One of the first things that a student considers when they are deciding whether or not to sign up for a student leadership position is: What do I have to do? Their concern...is centered around the job description.
This is something that carries on well-past the learning years at high schools and universities. Anyone in the job market right now? A lot of the focus is on the job description - What do I have to, get to, want to DO?
But what if we changed the focus of the job description...even, say, 10%.
I am now on the bandwagon of better job performance through better investment in the job performee. What I mean is that I believe that every job, every position, every opportunity to lead in the workplace should include a percentage of time dedicated NOT to what I have to do, but rather, to who I am BECOMING.
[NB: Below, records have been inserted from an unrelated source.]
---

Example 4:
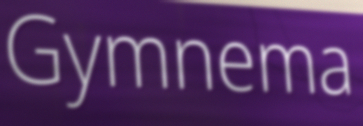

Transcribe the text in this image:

Gymnema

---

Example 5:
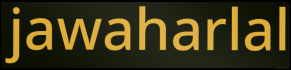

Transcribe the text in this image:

jawaharlalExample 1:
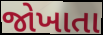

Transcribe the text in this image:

જોખાતા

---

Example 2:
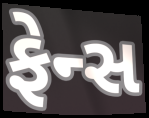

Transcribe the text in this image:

ફેન્સ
I believe a healthy job description should include something that says:
We believe that you will be of greater value to our company, our community, and our world when you invest at least 10% of your time developing your strengths, your talent, and your inner creativity. Therefore, you must spend 4-6 hours every week working through your personalized growth plan and developing your core skills. Failure to do so will only limit your potential and the potential of our organization.
What would a statement like that mean to you in your position?
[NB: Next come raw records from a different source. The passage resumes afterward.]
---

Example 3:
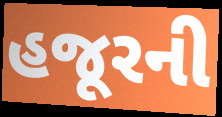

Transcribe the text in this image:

હજૂરની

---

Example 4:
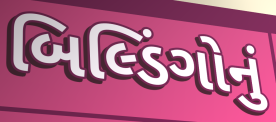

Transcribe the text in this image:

બિલ્ડિંગોનું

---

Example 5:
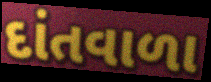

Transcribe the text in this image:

દાંતવાળા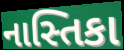
નાસ્તિકા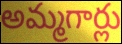
అమ్మగార్లు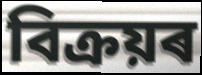
বিক্ৰয়ৰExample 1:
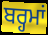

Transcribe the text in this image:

ਬਰ੍ਹਮਾਂ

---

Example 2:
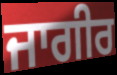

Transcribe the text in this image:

ਜਾਗੀਰ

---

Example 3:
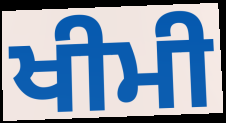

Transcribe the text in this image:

ਖੀਮੀ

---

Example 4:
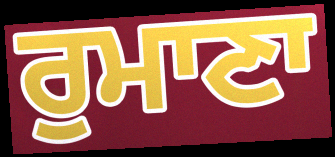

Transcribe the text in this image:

ਰੁਮਾਣਾ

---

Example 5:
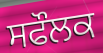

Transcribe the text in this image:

ਸਫੌਲਕ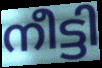
നീട്ടി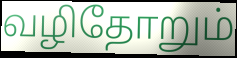
வழிதோறும்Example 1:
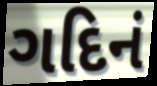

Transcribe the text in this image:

ગદિનં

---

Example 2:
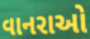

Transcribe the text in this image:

વાનરાઓ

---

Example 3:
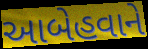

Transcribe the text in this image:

આબેહવાને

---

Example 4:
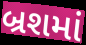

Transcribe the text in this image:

બ્રશમાં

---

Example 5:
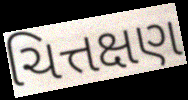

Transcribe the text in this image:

ચિત્તક્ષણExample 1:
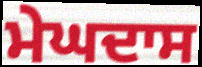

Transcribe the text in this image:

ਮੇਘਦਾਸ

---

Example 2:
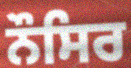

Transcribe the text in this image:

ਨੌਸਿਰ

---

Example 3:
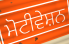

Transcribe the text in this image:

Oftentimes, companies want and expect the most amount of work from the least amount of investment in their people. That's poor stewardship, poor leadership, and ultimately poor business.
Do you control your own job description? Does it include opportunity and time to invest in your greatest asset...YOU? Stephen Covey calls it "sharpening the saw." But it's more than a personal habit that results in a personal victory. It can and should become a corporate habit that leads to a corporate victory.
I've seen this in action and I've been impressed. I called a company last Monday morning that I deal with on occasion and received the voice mail service. While I was a little put off by not being able to talk to a real person, I left a message. An hour-and-a-half later, I received a call back from a very gracious service agent. She apologized for not being available, but went on to explain that the entire company was working on their personal growth plans...ON COMPANY TIME. Every single person, from Shipping to Sales to Sr. Vice President was dedicating a percentage of their work hours to honing and developing themselves.
I've heard it said: You cannot give what you do not have. This is about more than sending people to a conference once a year. I like hosting seminars, but that's only part of it. This is a call to let people...no, give permission...No...DEMAND that your people spend at least 10% of their time investing in their own betterment (is 10% too high...not enough?).
Let me know what you think...I'll be busy adding some lines to our current job descriptions.